I have an SQLite database connection to a database file. I want to extract some data from one of the tables, do some processing in R and then create a temporary table on the same connection from the processed data. It needs to be a temp table because users may not have write access to the database, but I want to be able to query this new data alongside the data already in the database.
so, for example:
require(sqldf)
db <- dbConnect(SQLite(), "tempdb")
dbWriteTable(db, "iris", iris)
# do some processing in R:
d <- dbGetQuery(db, "SELECT Petal_Length, Petal_Width FROM iris;")
names(d) <- c("length_2", "width_2")
d <- exp(d)
and then I want to make a temporary table in the connection db from d
I know I could do:
dbWriteTable(conn=db, name= "iris_proc", value = d)
but I need it in a temp table and there doesn't seem to be an option for this in dbWriteTable.
One workaround I thought of was to add a temp table and then add columns and update them:
dbGetQuery(db, "CREATE TEMP TABLE iris_proc AS SELECT Species FROM iris;")
dbGetQuery(db, "ALTER TABLE iris_proc ADD COLUMN length_2;")

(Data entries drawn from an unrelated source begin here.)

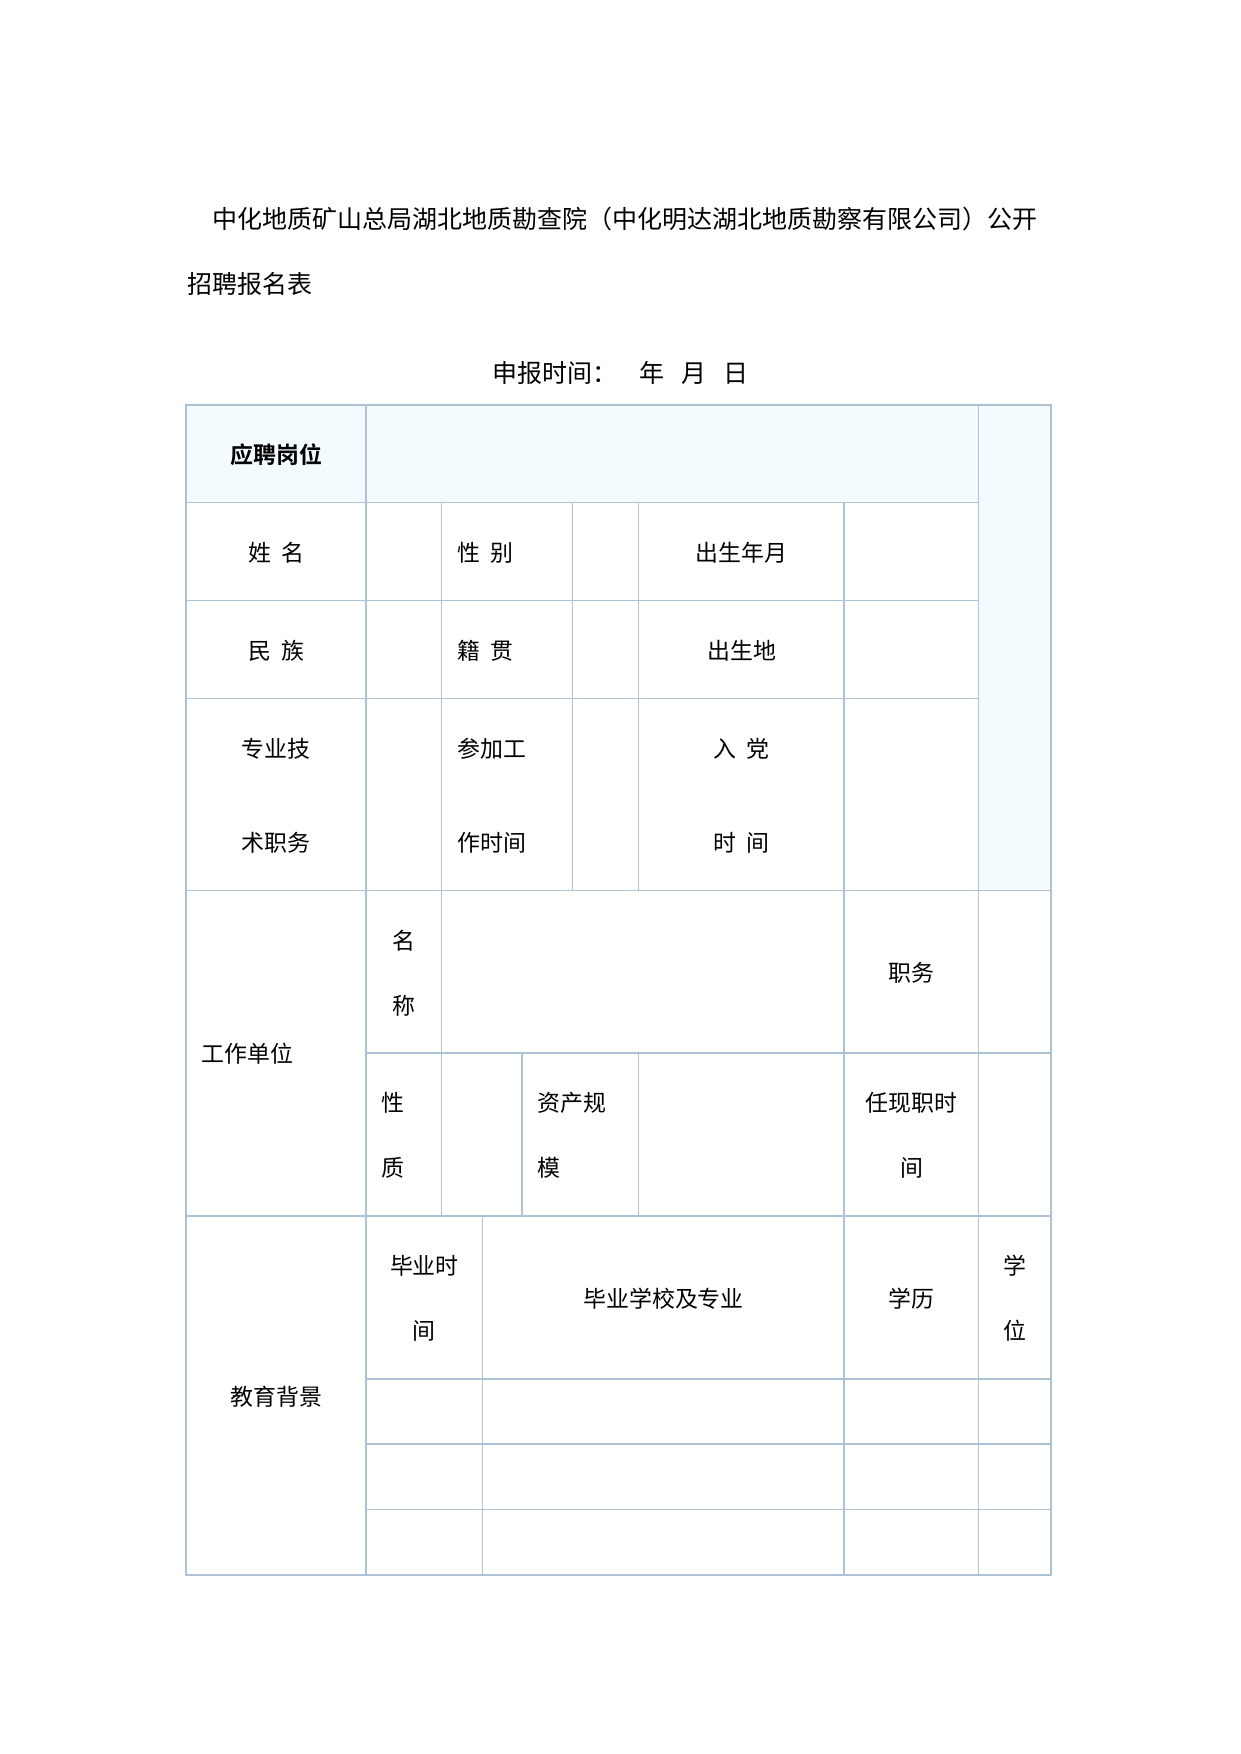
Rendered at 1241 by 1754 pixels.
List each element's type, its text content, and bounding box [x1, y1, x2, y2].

table_cell 工作单位 [187, 891, 365, 1215]
text 申报时间： 年 月 日 [187, 339, 1053, 404]
table_cell [845, 699, 978, 889]
table_cell [573, 699, 638, 889]
table_cell 出生年月 [639, 503, 843, 600]
table_cell [367, 503, 441, 600]
table_cell [845, 503, 978, 600]
table_cell 性质 [367, 1054, 441, 1215]
table_cell [845, 601, 978, 697]
table_cell [367, 699, 441, 889]
table_cell [639, 1054, 843, 1215]
table_cell 参加工 作时间 [442, 699, 572, 889]
table_cell 资产规模 [523, 1054, 638, 1215]
table_cell [367, 1445, 482, 1508]
table_cell 学历 [845, 1217, 978, 1378]
table_header [367, 406, 978, 502]
table_cell [367, 1510, 482, 1574]
table_cell [573, 601, 638, 697]
table_cell [367, 1380, 482, 1443]
table_cell 专业技 术职务 [187, 699, 365, 889]
table_cell 职务 [845, 891, 978, 1052]
table_cell [979, 1510, 1050, 1574]
text 中化地质矿山总局湖北地质勘查院（中化明达湖北地质勘察有限公司）公开招聘报名表 [187, 186, 1053, 316]
table_cell 学位 [979, 1217, 1050, 1378]
table_cell 籍 贯 [442, 601, 572, 697]
table_cell [845, 1445, 978, 1508]
table_cell [483, 1445, 843, 1508]
table_cell 任现职时间 [845, 1054, 978, 1215]
table_cell 入 党 时 间 [639, 699, 843, 889]
table_cell [483, 1380, 843, 1443]
table_header 应聘岗位 [187, 406, 365, 502]
table_cell 姓 名 [187, 503, 365, 600]
table_cell [367, 601, 441, 697]
table_cell 毕业时间 [367, 1217, 482, 1378]
table_cell [573, 503, 638, 600]
table_cell 名称 [367, 891, 441, 1052]
table_cell [979, 1445, 1050, 1508]
table_cell 毕业学校及专业 [483, 1217, 843, 1378]
table_cell [845, 1510, 978, 1574]
table_cell 民 族 [187, 601, 365, 697]
table_cell [845, 1380, 978, 1443]
table_cell [979, 891, 1050, 1052]
table_cell [979, 1054, 1050, 1215]
table_cell [442, 1054, 521, 1215]
table_cell 性 别 [442, 503, 572, 600]
table_cell 出生地 [639, 601, 843, 697]
table_cell [442, 891, 843, 1052]
table_header [979, 406, 1050, 889]
table_cell 教育背景 [187, 1217, 365, 1574]
table_cell [483, 1510, 843, 1574]
table_cell [979, 1380, 1050, 1443]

But then I can't get the data from d into the columns:
dbGetQuery(db, paste("UPDATE iris2 SET length_2 =", paste(d$length_2, collapse = ", "), ";"))
Error in sqliteExecStatement(con, statement, bind.data) :
RS-DBI driver: (error in statement: near "4.05519996684467": syntax error)
I imagine that, even if I get this to work, it will be horribly inefficient.
I thought there might have been some way to do this with read.csv.sql but this does not seem to work with open connection objects.
Use an in-memory database for the temporary table:
library(RSQLite)
db <- dbConnect(SQLite(), "tempdb")
dbWriteTable(db, "iris", iris)
d <- dbGetQuery(db, "SELECT Petal_Length, Petal_Width FROM iris")
d <- exp(d)
dbGetQuery(db, "attach ':memory:' as mem")
dbWriteTable(db, "mem.d", d, row.names = FALSE) # d now in mem database
dbGetQuery(db, "select * from iris limit 3")
dbGetQuery(db, "select * from mem.d limit 3")
dbGetQuery(db, "select * from sqlite_master")
dbGetQuery(db, "select * from mem.sqlite_master")